See what I mean? That shit is clearly real as hell.
The Lickskillet rides like a true race bike, springy when you need it, stiff where you like it, with a hint of neck pain from too much saddle drop at the end of a hundred-mile gravel ride. It feels completely apocalypse-proof and absolutely feeds into my current Mad Max solo gravel racer fantasies. The roads where I live and ride are rugged and brutal, and our famed muddy conditions any time it rains are the stuff of legend in the gravel world. Solid tire clearance coupled with a finish that has more in common with truck bed liner than paint is a welcome combination on a bike meant to tackle the most rugged roads you can find.

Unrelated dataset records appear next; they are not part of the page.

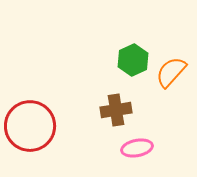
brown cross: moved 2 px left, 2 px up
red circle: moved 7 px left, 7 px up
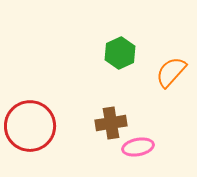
green hexagon: moved 13 px left, 7 px up
brown cross: moved 5 px left, 13 px down
pink ellipse: moved 1 px right, 1 px up
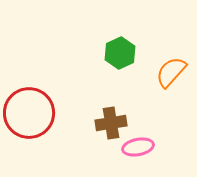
red circle: moved 1 px left, 13 px up
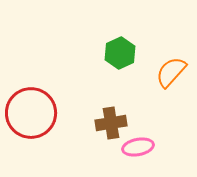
red circle: moved 2 px right
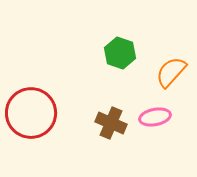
green hexagon: rotated 16 degrees counterclockwise
brown cross: rotated 32 degrees clockwise
pink ellipse: moved 17 px right, 30 px up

The truth of the matter is that the bike rides like a $6500 bike and makes that price point seem slightly more reasonable, which is frankly not an easy feat when there are bikes out there that look similar, are made of fancy tubesets as well, come close to this weight, and ALSO retail for thousands less. There is a lot of honesty in the claim that high-end steel has a sort of mystical ride character that is especially evident on rough and rugged terrain, and this bike illustrates that claim better than most.

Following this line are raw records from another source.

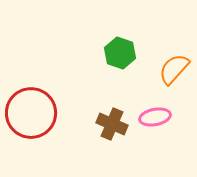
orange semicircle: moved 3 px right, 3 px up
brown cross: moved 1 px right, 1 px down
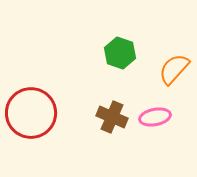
brown cross: moved 7 px up
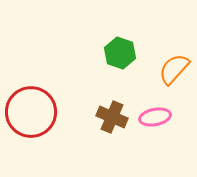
red circle: moved 1 px up
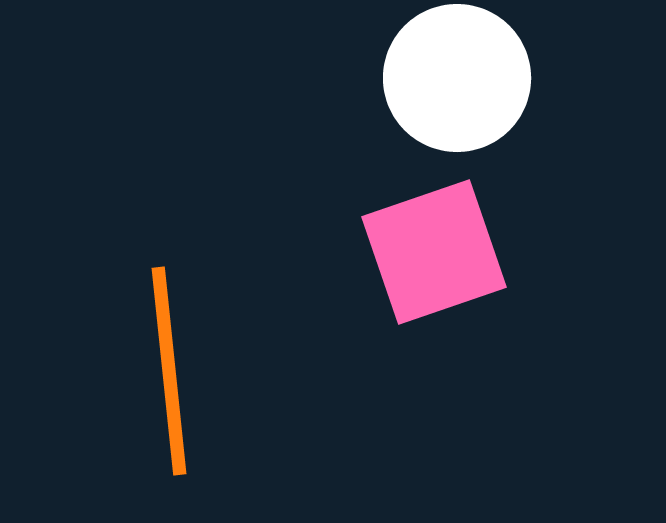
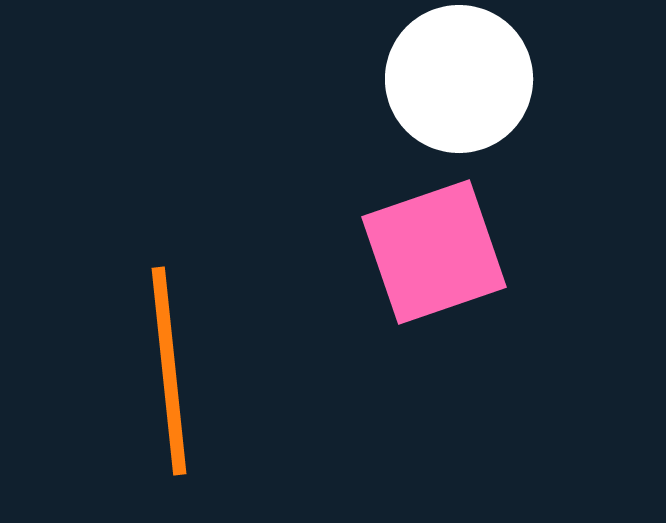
white circle: moved 2 px right, 1 px down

I do have a few complaints. For one, the cable routing to the rear derailleur needs another braze-on to keep the housing from protruding too much; it hits the back of my shoe with every pedal stroke. I’m all for a clean and uncluttered aesthetic, but with the massive front triangle, this bike should embrace the current trend of adding an additional set of bosses inside the frame near the head tube to allow the use of a third bottle inside the triangle, and it should also have bosses on the top tube for a bolt-on gas tank-style bag that every gravel bike seems to have these days. I’d also like to see singlespeed compatibility built-in at this price point rather than as a custom option in efforts to make the bike a bit more competitive with other premium MUSA frames.
If we are all being honest with ourselves – more important now than ever, I think – nobody actually NEEDS a $6500 steel race bike to join their local group ride or to race the Mid South or Dirty Kanza. There are American-made titanium gravel bikes out there that cost the same as this steel bike but then again, nobody NEEDS a $90,000 fully built-out Adventuregram van complete with satellite tv and a fully stocked organic kitchen to take to the mountains once per year and nobody NEEDS a bottle of 25-year-old single malt whiskey to drink while they have a Zoom cocktail hour with their quarantined friends, but there are some things in life that are not about need. I like bikes more than I like most things. Bikes are the means by which I connect with the world and also escape from the world when necessary. It’s okay to have an expensive hobby if it makes you happy, and it’s not wasteful to invest in your mental health. Bikes are great, and we should all ride them more no matter how apocalyptic the world becomes. And if shit in the world gets all the way there, this bike is ready to take you beyond the Thunderdome, even if only for a little while. Just watch out for Master Blaster.
WHICH WOULD BE A GREAT NAME FOR ANOTHER BIKE, REEB!